=== DIRECTION ===
Recast the lines starting at the line containing "Sunday end? Answer as H:MM AM/PM." and ending at the line containing "20:25 -- after" as a two-column CSV with the header input,output. Give one row for each line and its answer, with the line under input and its answer under output, each in a single quoted field with line breaks turned into spaces.

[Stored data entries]
-- start --
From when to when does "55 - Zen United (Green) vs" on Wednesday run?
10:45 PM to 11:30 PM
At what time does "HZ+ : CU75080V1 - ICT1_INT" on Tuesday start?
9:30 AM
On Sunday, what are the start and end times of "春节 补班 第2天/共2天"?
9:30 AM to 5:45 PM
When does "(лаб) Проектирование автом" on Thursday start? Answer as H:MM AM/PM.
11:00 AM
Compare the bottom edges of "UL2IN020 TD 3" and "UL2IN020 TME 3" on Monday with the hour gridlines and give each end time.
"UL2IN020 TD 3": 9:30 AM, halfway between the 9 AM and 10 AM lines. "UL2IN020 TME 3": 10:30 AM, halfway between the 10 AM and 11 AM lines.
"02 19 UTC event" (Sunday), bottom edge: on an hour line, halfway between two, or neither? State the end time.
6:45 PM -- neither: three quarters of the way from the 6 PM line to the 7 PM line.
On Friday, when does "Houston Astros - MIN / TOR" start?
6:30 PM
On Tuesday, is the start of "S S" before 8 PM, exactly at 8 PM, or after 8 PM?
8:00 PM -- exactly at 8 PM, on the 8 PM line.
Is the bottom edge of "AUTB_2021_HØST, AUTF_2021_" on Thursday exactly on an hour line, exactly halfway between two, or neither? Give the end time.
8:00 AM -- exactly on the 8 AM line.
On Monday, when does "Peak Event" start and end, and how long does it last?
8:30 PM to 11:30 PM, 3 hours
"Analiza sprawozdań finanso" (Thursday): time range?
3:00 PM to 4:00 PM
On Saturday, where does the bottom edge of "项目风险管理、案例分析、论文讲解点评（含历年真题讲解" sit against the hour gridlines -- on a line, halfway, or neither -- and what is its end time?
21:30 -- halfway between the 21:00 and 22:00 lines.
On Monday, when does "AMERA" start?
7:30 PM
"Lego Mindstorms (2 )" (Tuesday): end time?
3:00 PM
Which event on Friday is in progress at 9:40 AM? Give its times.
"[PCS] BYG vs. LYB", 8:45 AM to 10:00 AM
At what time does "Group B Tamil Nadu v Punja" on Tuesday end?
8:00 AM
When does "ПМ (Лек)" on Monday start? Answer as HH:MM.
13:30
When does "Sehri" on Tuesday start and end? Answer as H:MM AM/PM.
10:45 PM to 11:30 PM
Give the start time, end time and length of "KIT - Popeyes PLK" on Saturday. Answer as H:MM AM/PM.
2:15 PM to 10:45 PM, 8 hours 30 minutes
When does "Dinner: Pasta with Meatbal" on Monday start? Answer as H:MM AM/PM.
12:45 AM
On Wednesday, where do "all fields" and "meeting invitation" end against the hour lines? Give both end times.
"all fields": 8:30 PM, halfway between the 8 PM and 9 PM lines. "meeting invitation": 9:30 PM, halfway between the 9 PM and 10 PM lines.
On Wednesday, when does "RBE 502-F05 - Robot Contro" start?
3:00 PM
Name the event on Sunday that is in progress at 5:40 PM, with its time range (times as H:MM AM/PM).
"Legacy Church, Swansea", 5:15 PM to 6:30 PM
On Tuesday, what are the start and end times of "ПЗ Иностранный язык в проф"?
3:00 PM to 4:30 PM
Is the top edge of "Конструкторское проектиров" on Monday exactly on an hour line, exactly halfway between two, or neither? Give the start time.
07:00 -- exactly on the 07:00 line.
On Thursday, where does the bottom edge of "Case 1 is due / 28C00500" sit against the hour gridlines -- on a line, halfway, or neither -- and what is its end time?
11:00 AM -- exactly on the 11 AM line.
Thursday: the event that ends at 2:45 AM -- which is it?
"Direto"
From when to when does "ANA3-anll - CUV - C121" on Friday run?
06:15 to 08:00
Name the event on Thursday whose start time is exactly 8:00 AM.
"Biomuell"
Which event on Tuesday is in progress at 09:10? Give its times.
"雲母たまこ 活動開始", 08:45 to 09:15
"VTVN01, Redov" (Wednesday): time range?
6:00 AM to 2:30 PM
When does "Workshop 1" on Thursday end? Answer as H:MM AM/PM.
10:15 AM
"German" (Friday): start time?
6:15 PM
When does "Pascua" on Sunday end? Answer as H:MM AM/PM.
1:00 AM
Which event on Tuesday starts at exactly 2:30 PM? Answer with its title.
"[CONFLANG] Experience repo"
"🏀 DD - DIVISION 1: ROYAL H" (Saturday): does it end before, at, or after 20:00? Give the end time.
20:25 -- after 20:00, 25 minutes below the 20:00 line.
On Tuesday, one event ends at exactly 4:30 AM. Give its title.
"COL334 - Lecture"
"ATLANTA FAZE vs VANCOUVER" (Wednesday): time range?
-- end --
=== EXERCISE ANSWER ===
input,output
"When does ""Pascua"" on Sunday end? Answer as H:MM AM/PM.","1:00 AM"
"Which event on Tuesday starts at exactly 2:30 PM? Answer with its title.","""[CONFLANG] Experience repo"""
"""🏀 DD - DIVISION 1: ROYAL H"" (Saturday): does it end before, at, or after 20:00? Give the end time.","20:25 -- after 20:00, 25 minutes below the 20:00 line."